> Text provided:

•••

The apostle Paul says that, whoever you are, you have no excuse for judging another. "For in passing judgment upon him you condemn yourself, because you, the judge, are doing the very same things" (Rom. 2:1). Kierkegaard tells of the thief who stole a hundred dollar note, then saw a second thief swindle it from him. The first thief hauled the second into court and demanded justice. The judge asked the embarrassing question of where the money had come from and found both accuser and accused guilty.
Maybe we resist that way of putting it, saying: "Of course, I'm not perfect. I make my mistakes. But there are some things I don't do and I have a right to complain when someone else does them." But are you sure? You have not murdered. Have you never hated? (Matthew 5:21-22)? You have not committed adultery. Have you remembered Christ's definition of adultery (Matthew 5:27-28)? You have never sworn falsely under oath. Have you been utterly sincere (Matthew 5:33-37)? Every accusation that we make is transferred by Jesus to the deeper level, where no one can proudly claim virtue. "In the moment that you are truly aware of God's presence you certainly would not think of looking at a mote in your brother's eye, nor would you think of applying this terribly strict standard -- you who are yourself guilty." (Works of Love by Soren Kierkegaard, translated by D. F. and L. M. Swenson, p. 308. Princeton University Press, 1946. Used by permission.)

•••

> Dataset extract:
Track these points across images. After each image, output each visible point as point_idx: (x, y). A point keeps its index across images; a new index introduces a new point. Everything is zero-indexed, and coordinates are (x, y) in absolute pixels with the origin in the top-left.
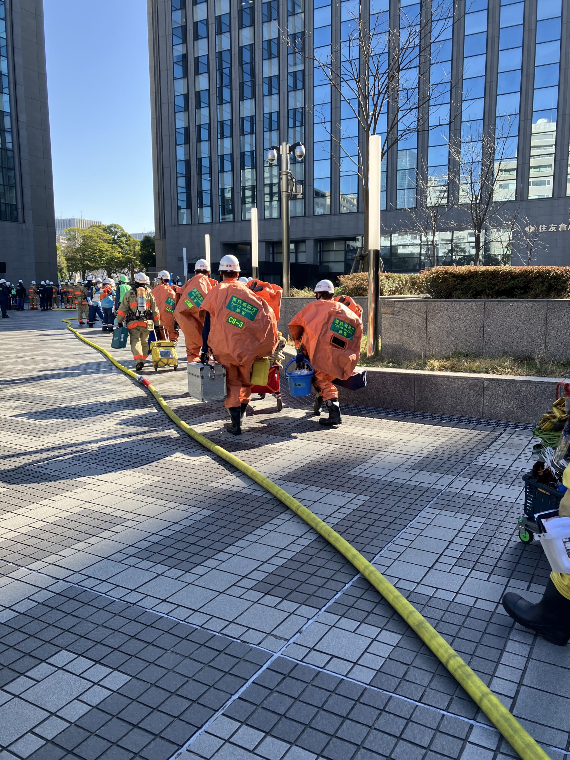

•••

> Tasks to carry out:
A: Transcribe the stretch of the passage on judging others from "The apostle Paul" through "and accused guilty.", keeping every word and mark unchanged.
B: Extend the passage on judging others with the part that would come next after its final sentence.

> Responses in order:
A:
The apostle Paul says that, whoever you are, you have no excuse for judging another. "For in passing judgment upon him you condemn yourself, because you, the judge, are doing the very same things" (Rom. 2:1). Kierkegaard tells of the thief who stole a hundred dollar note, then saw a second thief swindle it from him. The first thief hauled the second into court and demanded justice. The judge asked the embarrassing question of where the money had come from and found both accuser and accused guilty.

B:
That realization dawned upon a startled group one day. They had caught a woman in the crime of adultery. There was no doubt about it, she was guilty. The law said she should be stoned to death. They brought her to Jesus, told him their story, and put him on the spot. What now would he do with his fine words about forgiveness? Would he ignore a crime clearly defined in the Law of Moses? His answer was as clear as the crime and the Law, and far more profound. "Let him who is without sin among you be the first to throw a stone at her" (John 8:7). Read the rest of the story. See how the shamed crowd drifted away. See how Jesus neither condemned the guilty woman nor made light of the wrong she had done.
Luke puts the words, "Judge not" immediately after the words, "Be merciful, even as your Father is merciful." That helps us to see the point. We cannot stop evaluating, but we can be merciful. We remember that it is the merciful who shall obtain mercy. We who crave mercy can show mercy.
God's Kingdom and Human Government
Again the question of practicability arises. Does not Jesus undermine the possibility of sound civil law and judicial procedure? Forgiveness is beautiful, mercy is lovely. But we cannot let murderers run at large, our mercy thus permitting more murders. What if God does find us all guilty of inner sins? Society must be concerned with overt acts that disrupt peace and justice. In this area some are guilty and some are not.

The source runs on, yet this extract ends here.